=== RECORDS TO PROCESS ===
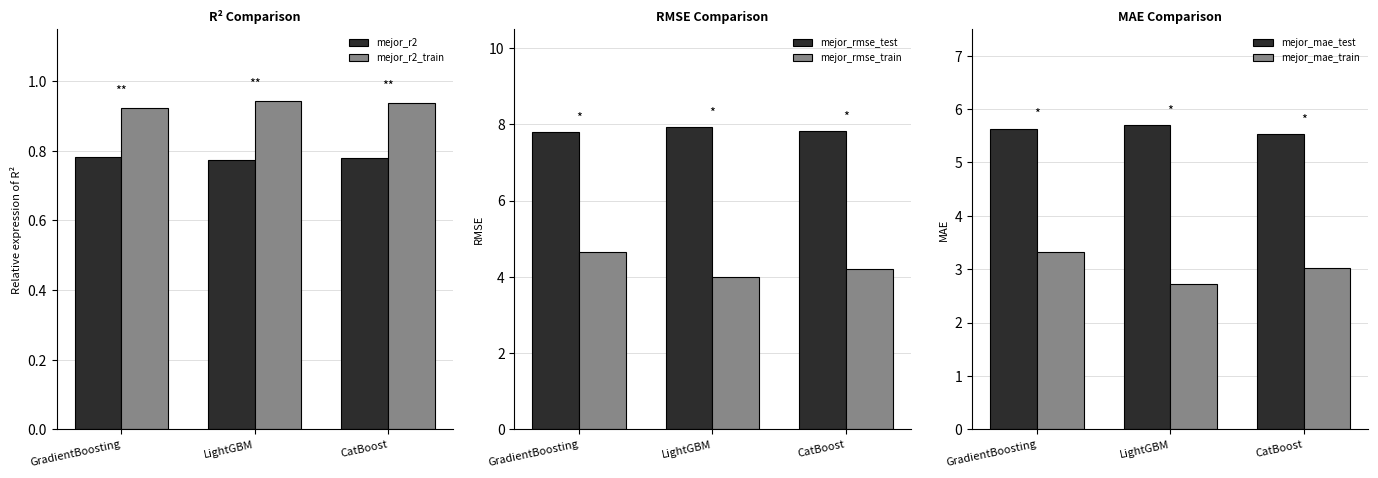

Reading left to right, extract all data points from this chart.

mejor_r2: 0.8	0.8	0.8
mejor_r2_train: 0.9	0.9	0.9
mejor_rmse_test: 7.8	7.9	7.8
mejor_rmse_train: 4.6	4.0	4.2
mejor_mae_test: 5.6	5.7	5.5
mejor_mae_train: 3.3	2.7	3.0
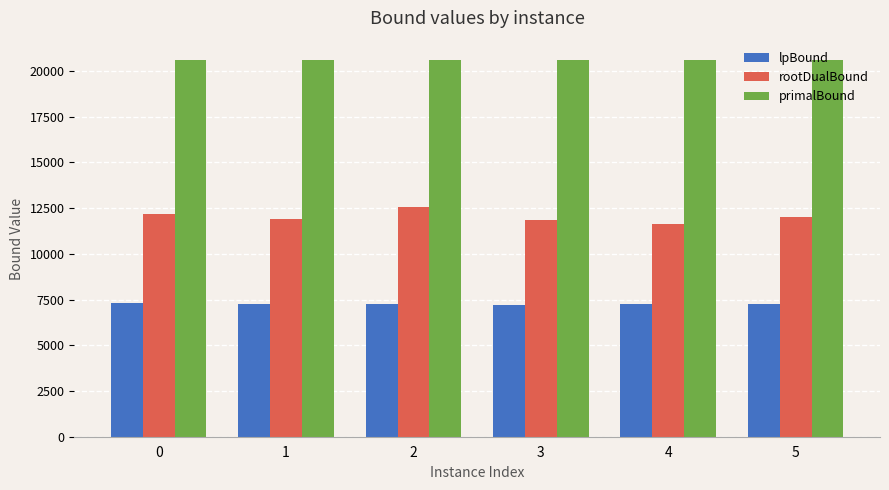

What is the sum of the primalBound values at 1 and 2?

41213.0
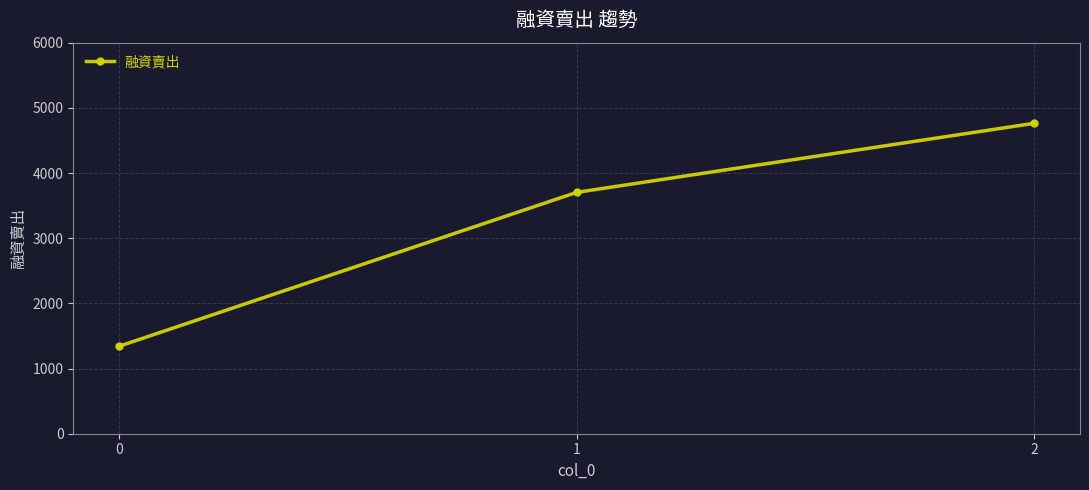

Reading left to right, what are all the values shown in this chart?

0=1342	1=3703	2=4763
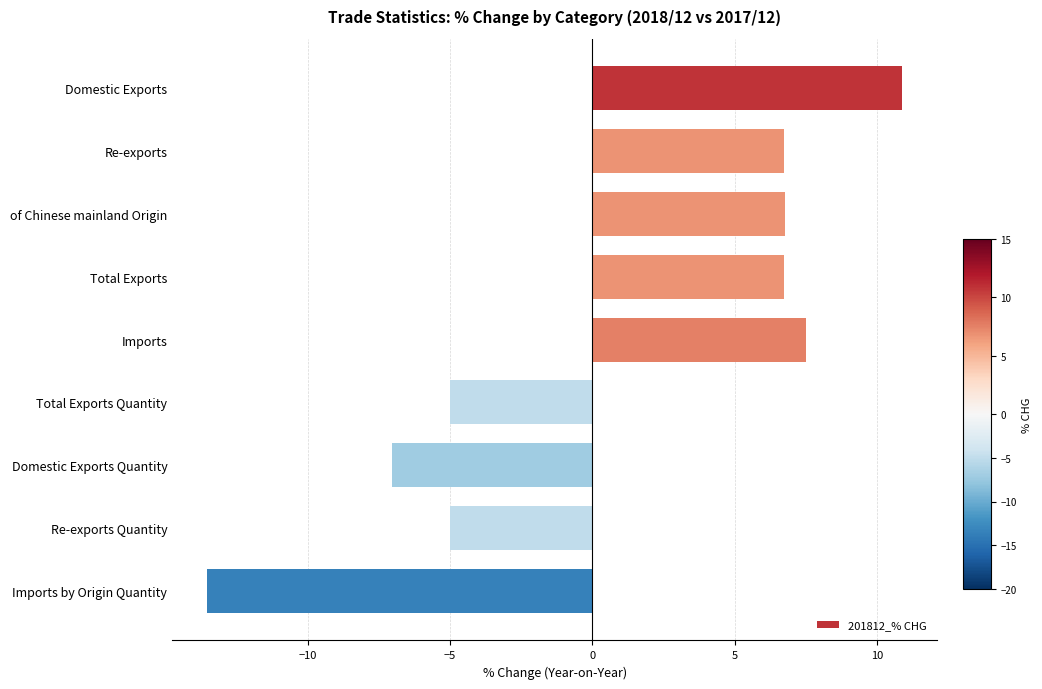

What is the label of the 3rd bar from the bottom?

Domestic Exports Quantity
===
Write out all of the items above again with every "chart" changed to "graph" and nothing else altered. Leave the pictures out.

Reading left to right, extract all data points from this graph.

mejor_r2: 0.8	0.8	0.8
mejor_r2_train: 0.9	0.9	0.9
mejor_rmse_test: 7.8	7.9	7.8
mejor_rmse_train: 4.6	4.0	4.2
mejor_mae_test: 5.6	5.7	5.5
mejor_mae_train: 3.3	2.7	3.0

What is the sum of the primalBound values at 1 and 2?

41213.0

Reading left to right, what are all the values shown in this graph?

0=1342	1=3703	2=4763

What is the label of the 3rd bar from the bottom?

Domestic Exports Quantity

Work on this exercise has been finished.